You can jump straight to the variant in the Genome Browser. Single-variant evidence-card exports are not currently surfaced from the variant detail page; the backend variant-card endpoints are keyed to reportable findings rather than arbitrary Variant Explorer variants.

Understanding HGVS notation

The Overview and Protein tabs name the variant in HGVS notation — the international standard for describing sequence variants.1 It appears as two strings:

  • Coding (c.) — the change on the gene's coding-DNA reference sequence; > marks a single-base substitution. So c.665C>T means "at coding-DNA position 665, the reference base C is replaced by T."
  • Protein (p.) — the predicted amino-acid change, written with three-letter amino-acid codes. So p.Ala222Val means "at protein position 222, Alanine is replaced by Valine."

Both describe the same variant — one at the DNA level, one at the protein level.
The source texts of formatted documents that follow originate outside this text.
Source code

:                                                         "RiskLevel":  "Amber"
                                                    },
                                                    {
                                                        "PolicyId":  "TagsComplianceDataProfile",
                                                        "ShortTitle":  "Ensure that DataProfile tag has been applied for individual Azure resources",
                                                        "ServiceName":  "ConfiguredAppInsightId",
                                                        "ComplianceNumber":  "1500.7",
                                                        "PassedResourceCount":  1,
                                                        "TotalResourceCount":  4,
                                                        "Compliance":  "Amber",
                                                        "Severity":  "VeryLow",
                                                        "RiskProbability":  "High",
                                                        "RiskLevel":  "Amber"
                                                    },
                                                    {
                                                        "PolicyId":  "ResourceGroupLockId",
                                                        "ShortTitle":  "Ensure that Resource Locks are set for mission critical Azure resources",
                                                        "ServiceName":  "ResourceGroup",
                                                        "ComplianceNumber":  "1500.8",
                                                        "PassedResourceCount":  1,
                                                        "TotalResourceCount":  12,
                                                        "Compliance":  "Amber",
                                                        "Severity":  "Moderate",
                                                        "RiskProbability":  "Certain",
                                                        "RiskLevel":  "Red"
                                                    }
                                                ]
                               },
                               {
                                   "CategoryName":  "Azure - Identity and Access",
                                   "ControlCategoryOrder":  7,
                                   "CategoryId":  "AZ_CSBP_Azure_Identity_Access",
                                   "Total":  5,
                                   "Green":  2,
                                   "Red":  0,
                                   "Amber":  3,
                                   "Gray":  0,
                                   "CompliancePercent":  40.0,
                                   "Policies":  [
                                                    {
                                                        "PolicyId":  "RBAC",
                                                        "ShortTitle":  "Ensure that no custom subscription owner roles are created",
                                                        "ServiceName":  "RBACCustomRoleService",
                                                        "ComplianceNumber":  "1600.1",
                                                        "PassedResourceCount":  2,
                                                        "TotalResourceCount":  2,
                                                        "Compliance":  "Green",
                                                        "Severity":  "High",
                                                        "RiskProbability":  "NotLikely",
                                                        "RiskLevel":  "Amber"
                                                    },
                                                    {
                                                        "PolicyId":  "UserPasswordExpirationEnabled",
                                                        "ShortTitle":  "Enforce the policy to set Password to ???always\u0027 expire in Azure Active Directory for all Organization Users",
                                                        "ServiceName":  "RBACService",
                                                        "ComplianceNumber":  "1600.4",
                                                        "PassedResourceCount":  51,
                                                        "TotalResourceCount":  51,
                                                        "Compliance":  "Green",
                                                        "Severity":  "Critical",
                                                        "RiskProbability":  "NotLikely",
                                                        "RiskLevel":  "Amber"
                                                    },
The numbers are relative to the variant's transcript (the MANE Select transcript is flagged in the Overview tab), so the same change can carry different c. / p. numbers on different transcripts. See the HGVS nomenclature reference for the full rules.


  1. HGVS Recommendations for the Description of Sequence Variants: 2016 Update (den Dunnen et al., 2016, Human Mutation; PMID 26931183) defines the international standard nomenclature for sequence variants, including the c. (coding-DNA) and p. (protein) prefixes.